§ Exercise aim
Make an exact copy of the listing below.

Saved entries:
--- Begin ---
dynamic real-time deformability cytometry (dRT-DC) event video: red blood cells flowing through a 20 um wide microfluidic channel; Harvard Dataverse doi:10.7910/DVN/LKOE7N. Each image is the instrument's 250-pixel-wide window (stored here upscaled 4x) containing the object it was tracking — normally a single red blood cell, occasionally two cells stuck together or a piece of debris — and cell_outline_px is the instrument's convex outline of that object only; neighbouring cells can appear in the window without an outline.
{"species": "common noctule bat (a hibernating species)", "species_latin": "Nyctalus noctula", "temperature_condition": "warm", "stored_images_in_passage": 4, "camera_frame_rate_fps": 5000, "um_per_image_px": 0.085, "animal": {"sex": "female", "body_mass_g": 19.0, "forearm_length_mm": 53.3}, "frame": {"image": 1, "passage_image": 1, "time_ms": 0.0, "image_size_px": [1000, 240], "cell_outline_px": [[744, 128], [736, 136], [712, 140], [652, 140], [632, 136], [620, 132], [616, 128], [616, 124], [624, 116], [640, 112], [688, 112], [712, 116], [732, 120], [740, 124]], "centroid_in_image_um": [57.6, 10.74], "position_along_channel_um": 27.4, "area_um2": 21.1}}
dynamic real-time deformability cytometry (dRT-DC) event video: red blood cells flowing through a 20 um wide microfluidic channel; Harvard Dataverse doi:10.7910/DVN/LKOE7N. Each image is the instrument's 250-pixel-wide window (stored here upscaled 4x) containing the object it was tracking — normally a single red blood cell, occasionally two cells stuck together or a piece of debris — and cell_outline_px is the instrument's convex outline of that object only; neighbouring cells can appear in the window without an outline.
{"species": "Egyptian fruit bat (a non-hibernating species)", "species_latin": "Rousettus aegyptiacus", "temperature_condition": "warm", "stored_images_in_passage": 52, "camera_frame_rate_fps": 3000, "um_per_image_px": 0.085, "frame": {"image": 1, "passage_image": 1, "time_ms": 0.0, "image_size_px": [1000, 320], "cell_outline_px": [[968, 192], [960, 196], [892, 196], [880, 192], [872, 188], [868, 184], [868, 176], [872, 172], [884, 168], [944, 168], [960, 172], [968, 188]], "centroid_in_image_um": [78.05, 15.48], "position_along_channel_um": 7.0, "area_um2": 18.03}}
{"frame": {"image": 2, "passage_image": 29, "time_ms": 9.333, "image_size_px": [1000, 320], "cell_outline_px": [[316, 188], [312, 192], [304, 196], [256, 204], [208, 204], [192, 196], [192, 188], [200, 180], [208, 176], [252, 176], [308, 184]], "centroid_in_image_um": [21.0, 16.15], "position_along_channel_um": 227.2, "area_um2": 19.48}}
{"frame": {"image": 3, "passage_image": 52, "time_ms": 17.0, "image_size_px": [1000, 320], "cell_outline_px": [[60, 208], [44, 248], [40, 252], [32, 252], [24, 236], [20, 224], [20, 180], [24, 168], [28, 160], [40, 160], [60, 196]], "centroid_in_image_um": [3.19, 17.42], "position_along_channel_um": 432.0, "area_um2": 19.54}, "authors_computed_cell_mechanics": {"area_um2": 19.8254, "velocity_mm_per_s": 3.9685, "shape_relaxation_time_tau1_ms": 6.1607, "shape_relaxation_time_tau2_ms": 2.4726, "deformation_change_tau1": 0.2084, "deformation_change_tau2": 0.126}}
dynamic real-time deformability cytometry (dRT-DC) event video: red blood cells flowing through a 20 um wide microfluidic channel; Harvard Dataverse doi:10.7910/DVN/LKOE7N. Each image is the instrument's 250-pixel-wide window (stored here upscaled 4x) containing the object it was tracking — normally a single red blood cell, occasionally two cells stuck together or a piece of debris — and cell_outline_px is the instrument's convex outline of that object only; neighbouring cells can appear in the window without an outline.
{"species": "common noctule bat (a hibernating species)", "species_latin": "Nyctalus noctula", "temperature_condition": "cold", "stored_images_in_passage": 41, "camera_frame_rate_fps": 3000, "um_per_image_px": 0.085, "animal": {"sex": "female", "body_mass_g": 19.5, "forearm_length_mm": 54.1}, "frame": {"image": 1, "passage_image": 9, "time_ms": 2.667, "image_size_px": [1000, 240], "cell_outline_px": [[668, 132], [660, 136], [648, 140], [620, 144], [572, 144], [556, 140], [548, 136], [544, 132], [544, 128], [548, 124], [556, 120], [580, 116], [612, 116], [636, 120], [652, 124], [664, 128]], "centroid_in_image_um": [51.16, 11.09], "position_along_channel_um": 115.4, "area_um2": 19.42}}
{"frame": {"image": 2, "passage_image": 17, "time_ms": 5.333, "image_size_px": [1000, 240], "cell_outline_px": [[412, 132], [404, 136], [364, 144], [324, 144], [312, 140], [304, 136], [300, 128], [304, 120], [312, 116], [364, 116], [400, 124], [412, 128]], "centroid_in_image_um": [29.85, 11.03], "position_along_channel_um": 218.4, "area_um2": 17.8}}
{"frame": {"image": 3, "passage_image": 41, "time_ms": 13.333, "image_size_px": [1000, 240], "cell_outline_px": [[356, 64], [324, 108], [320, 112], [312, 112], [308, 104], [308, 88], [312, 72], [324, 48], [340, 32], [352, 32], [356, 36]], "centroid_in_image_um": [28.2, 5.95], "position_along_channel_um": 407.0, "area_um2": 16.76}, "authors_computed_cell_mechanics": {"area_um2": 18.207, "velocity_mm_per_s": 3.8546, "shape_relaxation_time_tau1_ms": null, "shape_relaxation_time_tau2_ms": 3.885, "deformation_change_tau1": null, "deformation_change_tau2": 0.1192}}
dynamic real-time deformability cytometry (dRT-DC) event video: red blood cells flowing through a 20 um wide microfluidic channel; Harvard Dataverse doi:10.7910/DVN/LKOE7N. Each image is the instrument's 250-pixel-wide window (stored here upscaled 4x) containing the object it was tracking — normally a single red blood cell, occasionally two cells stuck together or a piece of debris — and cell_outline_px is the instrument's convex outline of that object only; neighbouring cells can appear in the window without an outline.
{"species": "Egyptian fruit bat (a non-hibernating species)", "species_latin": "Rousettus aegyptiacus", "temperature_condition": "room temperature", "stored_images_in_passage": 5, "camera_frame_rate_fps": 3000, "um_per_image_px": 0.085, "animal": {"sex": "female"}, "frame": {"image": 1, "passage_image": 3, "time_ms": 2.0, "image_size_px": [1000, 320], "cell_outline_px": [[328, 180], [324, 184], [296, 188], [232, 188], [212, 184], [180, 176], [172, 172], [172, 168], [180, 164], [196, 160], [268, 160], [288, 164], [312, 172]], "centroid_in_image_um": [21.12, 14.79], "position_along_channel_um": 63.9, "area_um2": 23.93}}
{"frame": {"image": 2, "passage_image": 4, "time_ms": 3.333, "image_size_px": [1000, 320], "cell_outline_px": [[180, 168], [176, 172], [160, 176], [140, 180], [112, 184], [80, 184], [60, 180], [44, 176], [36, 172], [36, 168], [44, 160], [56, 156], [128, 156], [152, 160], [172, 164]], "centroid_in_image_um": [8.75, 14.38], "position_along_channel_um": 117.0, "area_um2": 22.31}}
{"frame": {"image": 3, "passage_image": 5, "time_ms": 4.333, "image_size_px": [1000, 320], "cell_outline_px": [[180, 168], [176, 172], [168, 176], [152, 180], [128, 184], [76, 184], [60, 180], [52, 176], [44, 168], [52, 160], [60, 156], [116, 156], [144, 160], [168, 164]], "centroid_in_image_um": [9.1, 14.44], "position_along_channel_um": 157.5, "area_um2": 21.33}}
--- End ---
§ Response
dynamic real-time deformability cytometry (dRT-DC) event video: red blood cells flowing through a 20 um wide microfluidic channel; Harvard Dataverse doi:10.7910/DVN/LKOE7N. Each image is the instrument's 250-pixel-wide window (stored here upscaled 4x) containing the object it was tracking — normally a single red blood cell, occasionally two cells stuck together or a piece of debris — and cell_outline_px is the instrument's convex outline of that object only; neighbouring cells can appear in the window without an outline.
{"species": "common noctule bat (a hibernating species)", "species_latin": "Nyctalus noctula", "temperature_condition": "warm", "stored_images_in_passage": 4, "camera_frame_rate_fps": 5000, "um_per_image_px": 0.085, "animal": {"sex": "female", "body_mass_g": 19.0, "forearm_length_mm": 53.3}, "frame": {"image": 1, "passage_image": 1, "time_ms": 0.0, "image_size_px": [1000, 240], "cell_outline_px": [[744, 128], [736, 136], [712, 140], [652, 140], [632, 136], [620, 132], [616, 128], [616, 124], [624, 116], [640, 112], [688, 112], [712, 116], [732, 120], [740, 124]], "centroid_in_image_um": [57.6, 10.74], "position_along_channel_um": 27.4, "area_um2": 21.1}}
dynamic real-time deformability cytometry (dRT-DC) event video: red blood cells flowing through a 20 um wide microfluidic channel; Harvard Dataverse doi:10.7910/DVN/LKOE7N. Each image is the instrument's 250-pixel-wide window (stored here upscaled 4x) containing the object it was tracking — normally a single red blood cell, occasionally two cells stuck together or a piece of debris — and cell_outline_px is the instrument's convex outline of that object only; neighbouring cells can appear in the window without an outline.
{"species": "Egyptian fruit bat (a non-hibernating species)", "species_latin": "Rousettus aegyptiacus", "temperature_condition": "warm", "stored_images_in_passage": 52, "camera_frame_rate_fps": 3000, "um_per_image_px": 0.085, "frame": {"image": 1, "passage_image": 1, "time_ms": 0.0, "image_size_px": [1000, 320], "cell_outline_px": [[968, 192], [960, 196], [892, 196], [880, 192], [872, 188], [868, 184], [868, 176], [872, 172], [884, 168], [944, 168], [960, 172], [968, 188]], "centroid_in_image_um": [78.05, 15.48], "position_along_channel_um": 7.0, "area_um2": 18.03}}
{"frame": {"image": 2, "passage_image": 29, "time_ms": 9.333, "image_size_px": [1000, 320], "cell_outline_px": [[316, 188], [312, 192], [304, 196], [256, 204], [208, 204], [192, 196], [192, 188], [200, 180], [208, 176], [252, 176], [308, 184]], "centroid_in_image_um": [21.0, 16.15], "position_along_channel_um": 227.2, "area_um2": 19.48}}
{"frame": {"image": 3, "passage_image": 52, "time_ms": 17.0, "image_size_px": [1000, 320], "cell_outline_px": [[60, 208], [44, 248], [40, 252], [32, 252], [24, 236], [20, 224], [20, 180], [24, 168], [28, 160], [40, 160], [60, 196]], "centroid_in_image_um": [3.19, 17.42], "position_along_channel_um": 432.0, "area_um2": 19.54}, "authors_computed_cell_mechanics": {"area_um2": 19.8254, "velocity_mm_per_s": 3.9685, "shape_relaxation_time_tau1_ms": 6.1607, "shape_relaxation_time_tau2_ms": 2.4726, "deformation_change_tau1": 0.2084, "deformation_change_tau2": 0.126}}
dynamic real-time deformability cytometry (dRT-DC) event video: red blood cells flowing through a 20 um wide microfluidic channel; Harvard Dataverse doi:10.7910/DVN/LKOE7N. Each image is the instrument's 250-pixel-wide window (stored here upscaled 4x) containing the object it was tracking — normally a single red blood cell, occasionally two cells stuck together or a piece of debris — and cell_outline_px is the instrument's convex outline of that object only; neighbouring cells can appear in the window without an outline.
{"species": "common noctule bat (a hibernating species)", "species_latin": "Nyctalus noctula", "temperature_condition": "cold", "stored_images_in_passage": 41, "camera_frame_rate_fps": 3000, "um_per_image_px": 0.085, "animal": {"sex": "female", "body_mass_g": 19.5, "forearm_length_mm": 54.1}, "frame": {"image": 1, "passage_image": 9, "time_ms": 2.667, "image_size_px": [1000, 240], "cell_outline_px": [[668, 132], [660, 136], [648, 140], [620, 144], [572, 144], [556, 140], [548, 136], [544, 132], [544, 128], [548, 124], [556, 120], [580, 116], [612, 116], [636, 120], [652, 124], [664, 128]], "centroid_in_image_um": [51.16, 11.09], "position_along_channel_um": 115.4, "area_um2": 19.42}}
{"frame": {"image": 2, "passage_image": 17, "time_ms": 5.333, "image_size_px": [1000, 240], "cell_outline_px": [[412, 132], [404, 136], [364, 144], [324, 144], [312, 140], [304, 136], [300, 128], [304, 120], [312, 116], [364, 116], [400, 124], [412, 128]], "centroid_in_image_um": [29.85, 11.03], "position_along_channel_um": 218.4, "area_um2": 17.8}}
{"frame": {"image": 3, "passage_image": 41, "time_ms": 13.333, "image_size_px": [1000, 240], "cell_outline_px": [[356, 64], [324, 108], [320, 112], [312, 112], [308, 104], [308, 88], [312, 72], [324, 48], [340, 32], [352, 32], [356, 36]], "centroid_in_image_um": [28.2, 5.95], "position_along_channel_um": 407.0, "area_um2": 16.76}, "authors_computed_cell_mechanics": {"area_um2": 18.207, "velocity_mm_per_s": 3.8546, "shape_relaxation_time_tau1_ms": null, "shape_relaxation_time_tau2_ms": 3.885, "deformation_change_tau1": null, "deformation_change_tau2": 0.1192}}
dynamic real-time deformability cytometry (dRT-DC) event video: red blood cells flowing through a 20 um wide microfluidic channel; Harvard Dataverse doi:10.7910/DVN/LKOE7N. Each image is the instrument's 250-pixel-wide window (stored here upscaled 4x) containing the object it was tracking — normally a single red blood cell, occasionally two cells stuck together or a piece of debris — and cell_outline_px is the instrument's convex outline of that object only; neighbouring cells can appear in the window without an outline.
{"species": "Egyptian fruit bat (a non-hibernating species)", "species_latin": "Rousettus aegyptiacus", "temperature_condition": "room temperature", "stored_images_in_passage": 5, "camera_frame_rate_fps": 3000, "um_per_image_px": 0.085, "animal": {"sex": "female"}, "frame": {"image": 1, "passage_image": 3, "time_ms": 2.0, "image_size_px": [1000, 320], "cell_outline_px": [[328, 180], [324, 184], [296, 188], [232, 188], [212, 184], [180, 176], [172, 172], [172, 168], [180, 164], [196, 160], [268, 160], [288, 164], [312, 172]], "centroid_in_image_um": [21.12, 14.79], "position_along_channel_um": 63.9, "area_um2": 23.93}}
{"frame": {"image": 2, "passage_image": 4, "time_ms": 3.333, "image_size_px": [1000, 320], "cell_outline_px": [[180, 168], [176, 172], [160, 176], [140, 180], [112, 184], [80, 184], [60, 180], [44, 176], [36, 172], [36, 168], [44, 160], [56, 156], [128, 156], [152, 160], [172, 164]], "centroid_in_image_um": [8.75, 14.38], "position_along_channel_um": 117.0, "area_um2": 22.31}}
{"frame": {"image": 3, "passage_image": 5, "time_ms": 4.333, "image_size_px": [1000, 320], "cell_outline_px": [[180, 168], [176, 172], [168, 176], [152, 180], [128, 184], [76, 184], [60, 180], [52, 176], [44, 168], [52, 160], [60, 156], [116, 156], [144, 160], [168, 164]], "centroid_in_image_um": [9.1, 14.44], "position_along_channel_um": 157.5, "area_um2": 21.33}}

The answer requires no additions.